Rhetorical Analysis of the Atheist Bumper Sticker Frequently
Rhetorical Analysis of the Atheist Bumper Sticker Frequently, drivers find themselves catching bumper stickers in the corner of their eyes. It’s not often that they pay much more attention to them than a quick glance, but the sticker could be of very high importance to the person who placed it there. The sticker in question is very short and unassuming. It is just one word, “Atheist”, but written in a very vague and hard-to-read font. The fact that the sticker is hard to read has many implications, and it’s important that we determine why the author may have put the sticker there in the first place, and why the sticker may be of interest to drivers.
Religion is a delicate topic to many people, and as such, it is seldomly questioned or discussed openly. Had the sticker been more easily comprehensible, it would imply that the author is invoking readers to question their own beliefs, since Atheism is the lack of a belief. The topic of Atheism with most people is often a very heated subject, so it isn’t discussed often. However, since the sticker is difficult to read, the author may have intended for it to only be readable by other Atheists to make himself identifiable by other Atheists.
The author could be unaware that the sticker is difficult to read, placed it so that it would invoke people of other religions, and other Atheists, to have discussions about their own religion, and perhaps promote the idea of Atheism. Had the sticker been more easily readable and been placed somewhere else, like a cup or backpack, this conclusion would be more viable. However, it was on the back of a car, which means most readers will be other drivers on the road, and not people the author can discuss the topic of the sticker with.
As stated previously, the topic of the sticker itself is inherently sensitive. This goes for the rest of the world, but especially in the location of the sticker, on the back of a car in Alabama. With the majority of people from Alabama being religious, the sticker could be taken as malicious by people who are against Atheism. The fact that the sticker is difficult to read could imply that the reader doesn’t want the majority of people to know the message, and it could simply be that the author is prideful of his beliefs, and wants to share them with the rest of the world, even if it appears to be provoking to most readers.

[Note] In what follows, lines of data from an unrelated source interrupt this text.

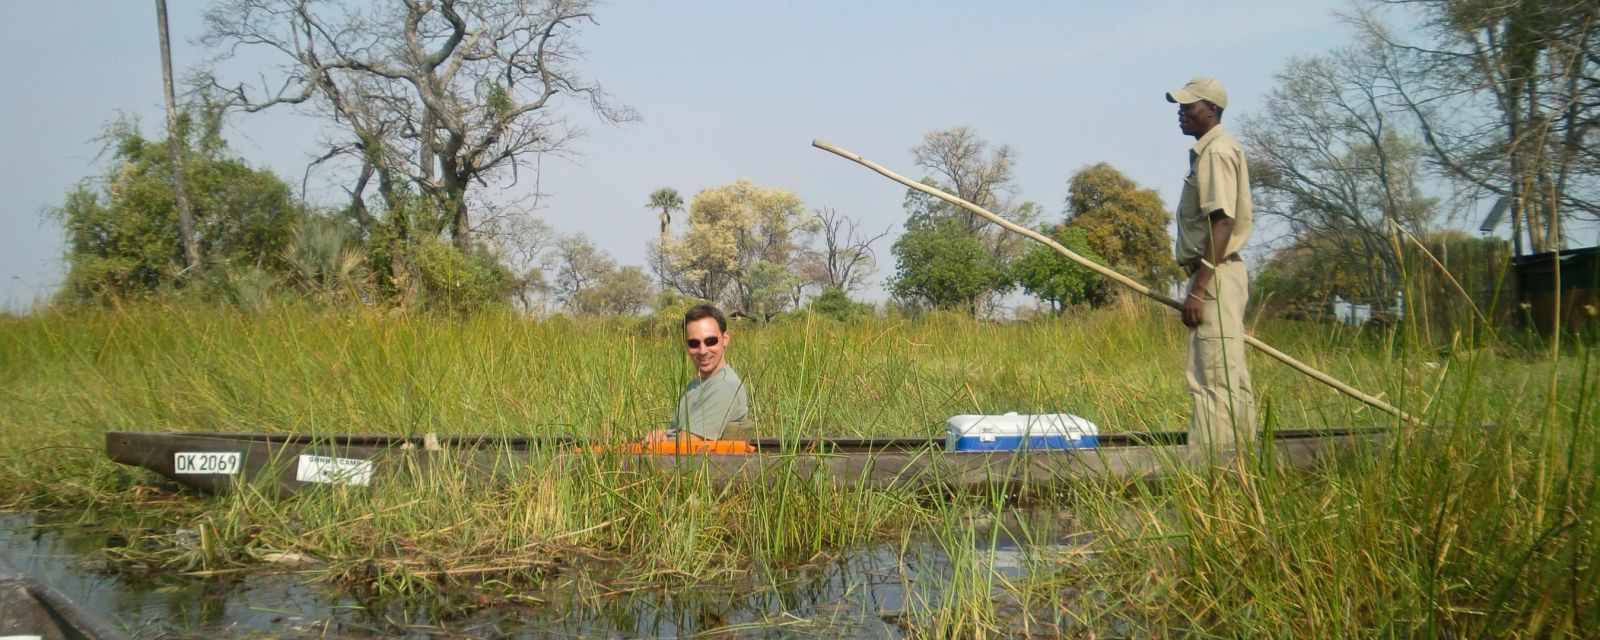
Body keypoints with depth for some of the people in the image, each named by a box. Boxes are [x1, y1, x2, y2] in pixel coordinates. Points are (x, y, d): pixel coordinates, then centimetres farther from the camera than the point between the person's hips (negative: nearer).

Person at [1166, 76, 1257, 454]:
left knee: (1213, 380, -12)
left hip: (1214, 277, -11)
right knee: (1229, 380, 12)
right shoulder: (1208, 151, 18)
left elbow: (1222, 224, -21)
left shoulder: (1217, 151, -13)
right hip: (1216, 277, 11)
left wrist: (1198, 289, -24)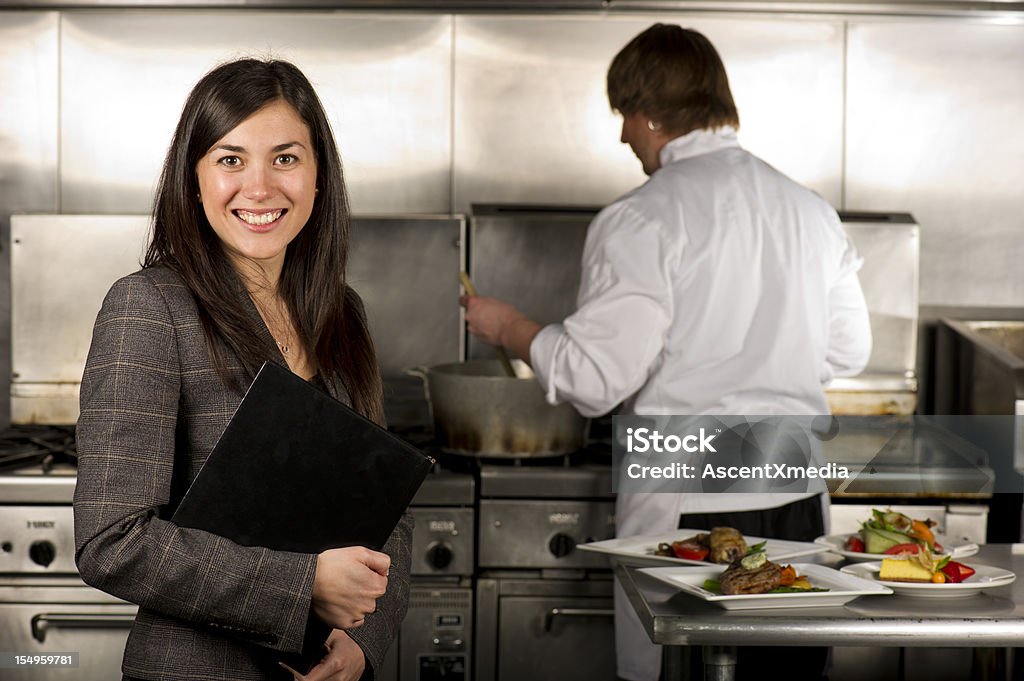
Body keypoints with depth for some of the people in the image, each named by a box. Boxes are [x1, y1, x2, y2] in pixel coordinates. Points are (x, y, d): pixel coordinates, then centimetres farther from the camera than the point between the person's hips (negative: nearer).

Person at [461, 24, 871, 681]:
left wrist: (509, 327, 2)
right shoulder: (811, 210, 8)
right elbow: (847, 351, 15)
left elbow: (595, 376, -14)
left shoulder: (641, 220, -11)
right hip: (799, 499, 6)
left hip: (686, 509, -6)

The sticker has many possible implications, especially considering the area where it is posted, the audience who views the sticker, and the difficulty in reading the sticker itself. With the sticker being on a vehicle, and its main audience being drivers of other cars, it leaves much ambiguity as to the exact intention of the author. However, we can conclude that the author is interested in Atheism and is attempting to invoke a conversation about their personal belief.